START PASSAGE

July 14, 2004

A Marine aviator talks

A US Cobra Pilot talks about his experience during the war.

In e-mail from friends and family, I’ve been asked many times about fear. I do not recall, throughout my life, being confronted with a situation that combined real physical and emotional fear. I know that there were many times in my life that I was afraid of something… early last year, I almost lost my Dad and I felt completely helpless and childlike because I couldn’t make my Dad’s health instantly better… and in aviation, I’ve been in scenarios that have made me physically uncomfortable. But upon reflection, I think this was my first introduction to total fear. Let me tell you, real fear is paralyzing. Real fear has a taste and smell to it… and it’s bitter. I chalk up my survival in those situations to training. During those particularly trying times, fear consumes ninety-nine percent of your being. It’s that teeny-tiny one percent of your brain and body that defaults back to your training that keeps you from succumbing to the panic… and allows you to take the appropriate actions to survive. Every single one of the pilots in my squadron will admit to a time in this war when they were afraid. It’s the ability to control that emotion that counts toward staying alive.

END PASSAGE
START RECORD SET

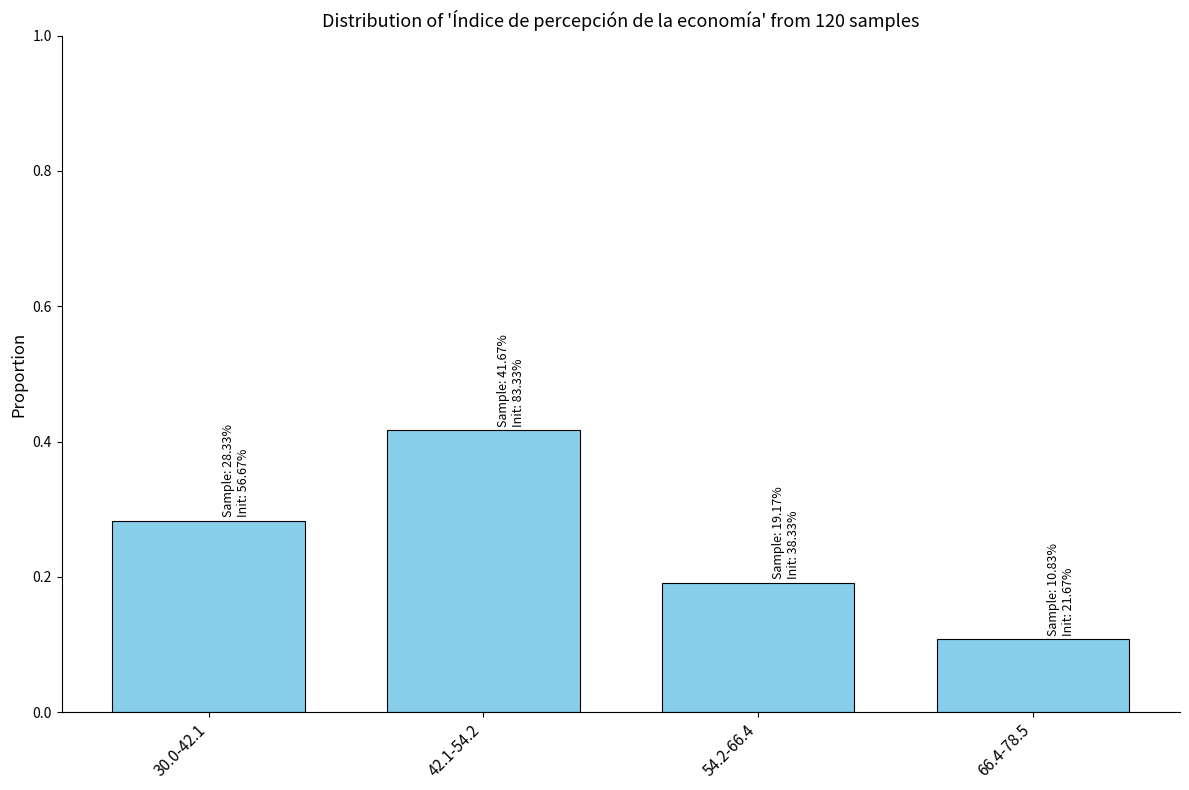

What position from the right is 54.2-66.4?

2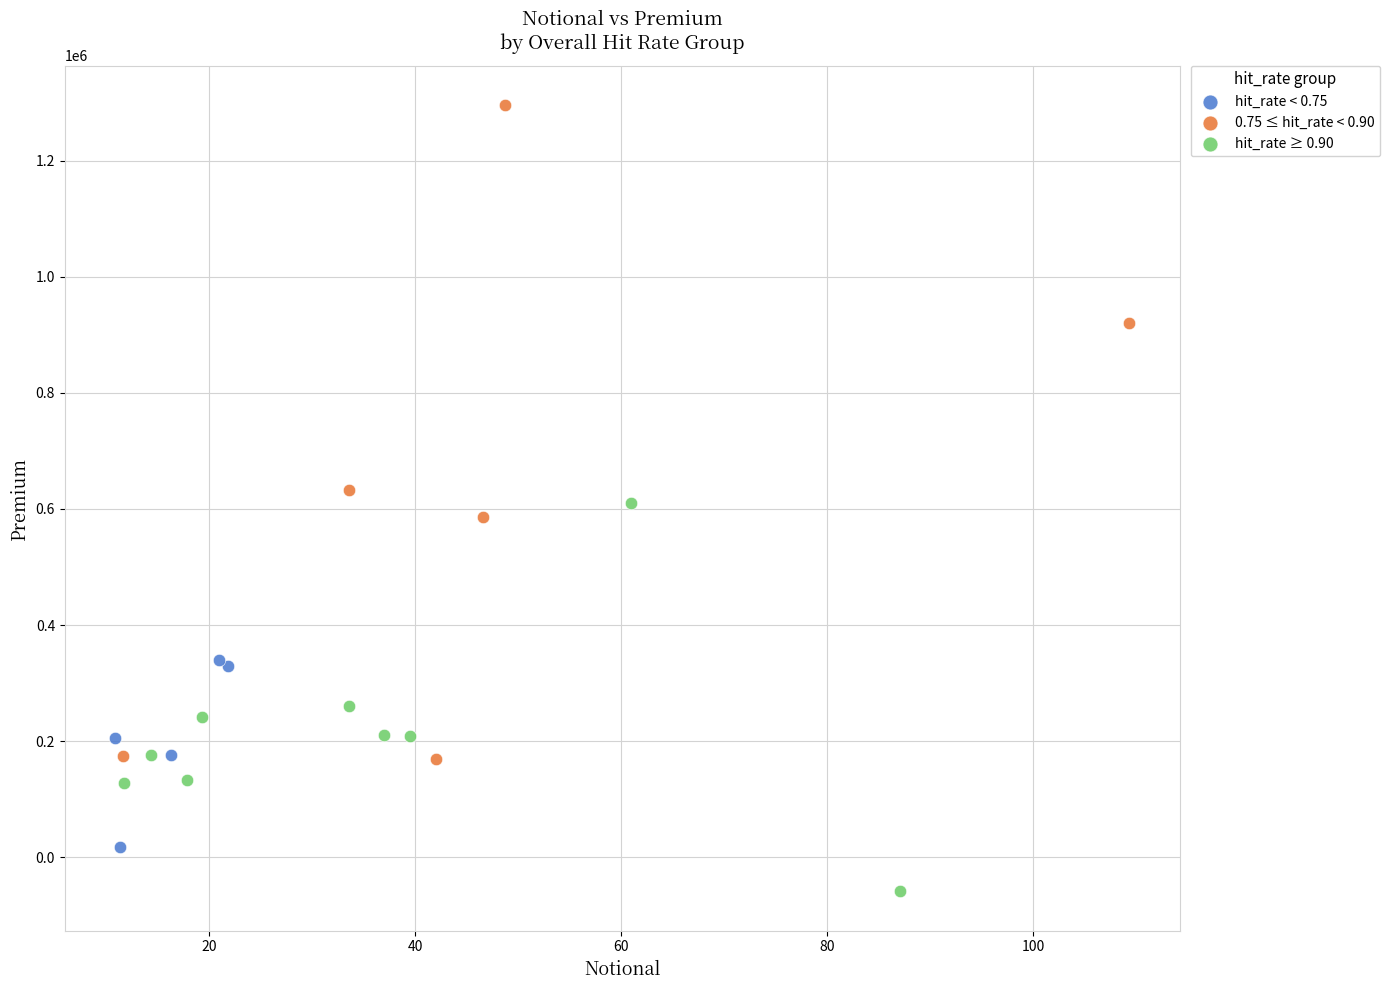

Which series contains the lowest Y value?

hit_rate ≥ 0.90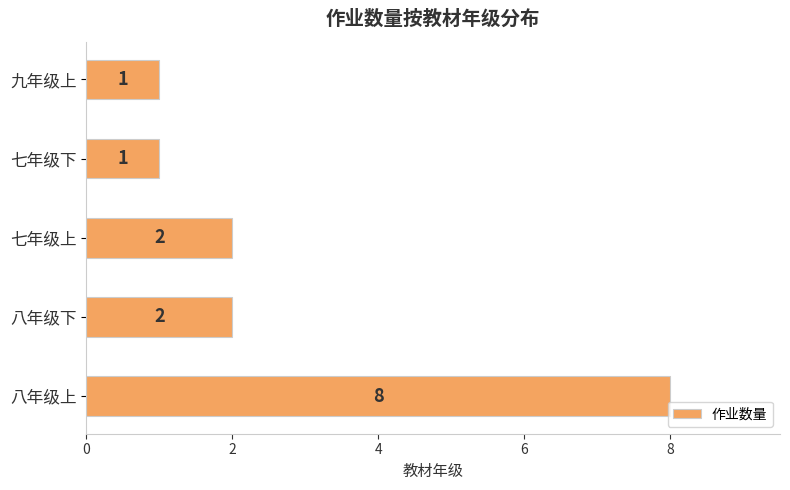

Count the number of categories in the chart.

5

END RECORD SET

## JOB 1
Answer these questions about the Marine aviator's account of fear:
(a) On what date was the account posted?
(b) Whom did the writer almost lose early last year?
(c) What does the writer credit for surviving those frightening situations?
## JOB 2
Can you shorten the paragraph of the Marine aviator's account that begins "In e-mail from friends and family" while keeping its main facts?
## JOB 3
Write the next part of the Marine aviator's account of fear, starting after its last sentence.

## EXERCISE OUTPUT 1
(a) July 14, 2004.
(b) The writer's Dad.
(c) Training.

## EXERCISE OUTPUT 2
Friends and family have often asked me about fear. I had felt fear before, such as helplessness when my Dad nearly died early last year and physical discomfort in aviation, but this was my first experience of total fear. Real fear is paralyzing, with a bitter taste and smell. I credit my survival to training: fear takes up ninety-nine percent of you, and the remaining one percent that falls back on training keeps you from panicking and lets you act to survive. Every pilot in my squadron will admit to being afraid at some point in this war, and controlling that emotion is what keeps you alive.

## EXERCISE OUTPUT 3
In my occupational field, one thing that we discuss is “compartmentalization”, which is the act of putting away all your extraneous thoughts and emotions while you fly. That allows you to focus more on the task at hand. Before many flights, I went through an emotional rollercoaster. I had a lot of apprehension just prior to each flight. It wasn’t for questioning whether we were doing the right thing… because I knew that we were. I always took pause because I was afraid of my children growing up without their father. I was scared of my wife living a life without me in it. I wasn’t necessarily concerned with my physical safety in combat, but rather the consequences if I were hurt of killed. I remember a particular flight, when I was launching from Jalibah: On this particular day, we had received indications that the Iraqis had used chemical weapons on one of the U.S. Army units near Baghdad. I recall a very sinking feeling in the pit of my stomach as I walked to the aircraft. The thought of chemical weapons being used to cause massive casualties was mind numbing. That was one thing that I truly feared. I felt like I had a thousand pound weight on my shoulders as I walked to the aircraft. Thankfully, the report turned out to be false. But fear is the absolute motivator: fear of dying and fear of letting down your fellow Marine.

MY FINAL TAKE-AWAYS I’m truly humbled by what I witnessed and participated in. This has been an incredible experience for me. This one-month period alone has changed my perspective on life more than any other event could have possibly done. I had a unique opportunity to observe heroes in action, to witness the horrors of death, to help in freeing an enslaved people, and to see the power of the United States in action. Each flight, I got to experience fear, anxiety, anxiousness, and joy. I got to form friendships that will last a lifetime. I got to realize the importance of my family. I got to tell each member of my family how much I love them in e-mail or in a letter. I got to get reacquainted with my Catholic faith.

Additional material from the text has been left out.